There are also the considerable political and economic implications. The pharma industry contributes more R&D to the UK economy than any other sector, so undermining the government's commitment to raise the proportion of UK GNP devoted to R&D would antagonise the science community on which it relies.
As for therapeutic substitution, having a pharmacist replace a GP's prescribed medicine with another from the same therapeutic category would raise a storm of protest from professional bodies like the British Medical Association and individual physicians, as well as from patients and patient bodies. A resurgent opposition party would not let this chance slip.

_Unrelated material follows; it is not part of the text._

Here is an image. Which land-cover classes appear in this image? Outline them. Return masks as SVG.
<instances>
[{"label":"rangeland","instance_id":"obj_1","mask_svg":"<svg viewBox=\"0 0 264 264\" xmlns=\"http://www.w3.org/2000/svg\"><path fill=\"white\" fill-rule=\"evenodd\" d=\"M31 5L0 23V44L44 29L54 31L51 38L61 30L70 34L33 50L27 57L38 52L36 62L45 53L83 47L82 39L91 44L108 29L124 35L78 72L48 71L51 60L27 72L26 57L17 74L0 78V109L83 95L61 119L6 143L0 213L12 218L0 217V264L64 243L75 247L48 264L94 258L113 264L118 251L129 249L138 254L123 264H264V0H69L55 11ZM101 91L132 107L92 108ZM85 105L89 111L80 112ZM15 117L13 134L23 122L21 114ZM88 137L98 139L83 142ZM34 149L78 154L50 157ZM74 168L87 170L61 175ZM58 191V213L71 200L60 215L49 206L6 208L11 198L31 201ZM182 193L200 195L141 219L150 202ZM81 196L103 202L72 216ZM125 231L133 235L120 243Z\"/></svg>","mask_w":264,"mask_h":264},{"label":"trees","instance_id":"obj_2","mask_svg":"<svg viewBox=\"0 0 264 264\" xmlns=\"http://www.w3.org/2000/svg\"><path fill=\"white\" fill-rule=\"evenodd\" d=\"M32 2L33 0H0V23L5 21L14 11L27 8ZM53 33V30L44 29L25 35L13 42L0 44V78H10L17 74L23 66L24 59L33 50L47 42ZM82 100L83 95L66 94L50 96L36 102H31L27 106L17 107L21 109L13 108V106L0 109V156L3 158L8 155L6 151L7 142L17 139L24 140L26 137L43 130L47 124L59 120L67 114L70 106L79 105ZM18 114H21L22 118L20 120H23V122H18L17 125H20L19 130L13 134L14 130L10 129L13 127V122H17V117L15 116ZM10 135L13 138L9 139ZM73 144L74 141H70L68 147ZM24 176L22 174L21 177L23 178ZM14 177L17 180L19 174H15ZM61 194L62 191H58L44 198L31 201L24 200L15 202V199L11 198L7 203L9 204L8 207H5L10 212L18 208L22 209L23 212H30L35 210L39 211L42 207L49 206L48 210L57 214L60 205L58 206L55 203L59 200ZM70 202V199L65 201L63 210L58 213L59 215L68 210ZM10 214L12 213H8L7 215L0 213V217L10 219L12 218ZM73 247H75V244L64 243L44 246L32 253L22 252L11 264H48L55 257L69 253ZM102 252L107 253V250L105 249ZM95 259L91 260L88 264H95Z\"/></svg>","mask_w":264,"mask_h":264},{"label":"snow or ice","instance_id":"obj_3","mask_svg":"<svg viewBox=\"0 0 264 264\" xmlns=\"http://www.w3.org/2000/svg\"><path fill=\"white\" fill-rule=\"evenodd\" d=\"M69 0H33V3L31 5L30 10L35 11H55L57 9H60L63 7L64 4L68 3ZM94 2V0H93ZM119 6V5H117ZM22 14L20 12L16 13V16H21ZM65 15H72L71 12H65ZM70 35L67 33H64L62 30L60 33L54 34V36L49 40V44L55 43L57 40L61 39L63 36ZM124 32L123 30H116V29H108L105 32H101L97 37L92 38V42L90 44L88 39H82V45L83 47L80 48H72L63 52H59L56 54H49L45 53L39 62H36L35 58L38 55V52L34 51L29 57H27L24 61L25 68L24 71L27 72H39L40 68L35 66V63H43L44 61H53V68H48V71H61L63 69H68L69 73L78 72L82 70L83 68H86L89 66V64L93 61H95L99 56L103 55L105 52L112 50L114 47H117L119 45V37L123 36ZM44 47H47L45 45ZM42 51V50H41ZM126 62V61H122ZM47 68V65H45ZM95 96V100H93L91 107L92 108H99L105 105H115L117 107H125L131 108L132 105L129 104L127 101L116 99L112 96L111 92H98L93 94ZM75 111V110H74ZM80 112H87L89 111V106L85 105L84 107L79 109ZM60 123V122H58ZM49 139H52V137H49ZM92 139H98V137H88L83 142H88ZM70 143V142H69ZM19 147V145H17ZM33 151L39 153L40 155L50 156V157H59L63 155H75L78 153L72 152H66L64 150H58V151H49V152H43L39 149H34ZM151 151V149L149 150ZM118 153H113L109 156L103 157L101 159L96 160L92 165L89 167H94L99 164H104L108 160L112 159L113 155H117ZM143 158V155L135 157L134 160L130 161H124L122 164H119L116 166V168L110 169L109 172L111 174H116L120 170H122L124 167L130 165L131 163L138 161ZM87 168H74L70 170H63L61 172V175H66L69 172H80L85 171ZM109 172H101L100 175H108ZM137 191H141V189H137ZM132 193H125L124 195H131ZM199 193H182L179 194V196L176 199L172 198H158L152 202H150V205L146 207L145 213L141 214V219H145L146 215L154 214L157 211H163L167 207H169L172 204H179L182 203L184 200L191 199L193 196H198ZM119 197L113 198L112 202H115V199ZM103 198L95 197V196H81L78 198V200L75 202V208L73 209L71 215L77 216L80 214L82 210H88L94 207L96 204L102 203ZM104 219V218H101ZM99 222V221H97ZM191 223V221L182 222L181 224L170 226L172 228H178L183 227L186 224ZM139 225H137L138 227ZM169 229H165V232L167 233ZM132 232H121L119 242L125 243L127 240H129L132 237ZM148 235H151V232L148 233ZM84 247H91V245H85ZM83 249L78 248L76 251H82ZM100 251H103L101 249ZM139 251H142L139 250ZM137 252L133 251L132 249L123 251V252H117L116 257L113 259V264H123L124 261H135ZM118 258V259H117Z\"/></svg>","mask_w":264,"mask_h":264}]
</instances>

The real danger to the industry may be more insidious. If the government is seen to be toying with any adverse OFT proposals, or if the Treasury comes up with its own alternatives, such as further price cuts or a much wider Selected List, then the UK environment will be seen as increasingly hostile and new investment will shift even more to the US or the Far East.
Stark reality
If, as expected, the OFT endorses value-based pricing and were the government to seriously consider this recommendation, or even to adopt it in the longer term, there would be a number of unintended consequences throughout Europe. Thanks to the liberal pricing system in the UK, pharma firms usually launch their products first in the UK, then Ireland, Germany and so on. Upsetting this trend could position another market as a launch favourite, particularly one where physician uptake of new medicines is more rapid.
Likewise, a UK value-added system raises serious methodology questions, similar to those that have plagued traditional health technology assessments; namely what value do you place on health?
Furthermore, if the OFT assumes correctly that value-added pricing will reduce drug costs, pharma will take a hit in markets using international prices in their pricing models. Traditionally, pharma pricing departments are under significant pressure to obtain the highest price possible in order to help pricing negotiations in other markets, especially in Spain and the Netherlands.
The realities are stark for pharma. While the singling out of pharmaceutical budgets is an inefficient and ineffective attempt to curb the increasing rate of healthcare expenditure growth, the trend looks set to continue. This is reinforced by an expected hostile OFT report, made all the more painful as it is being issued in a historically industry-friendly market.
Pharma's health outcomes departments and pricing experts will have to work hard to justify the cost of new and innovative medicines. Meanwhile, industry executives will have to better communicate the value not only of their products but their investment into the regional economies.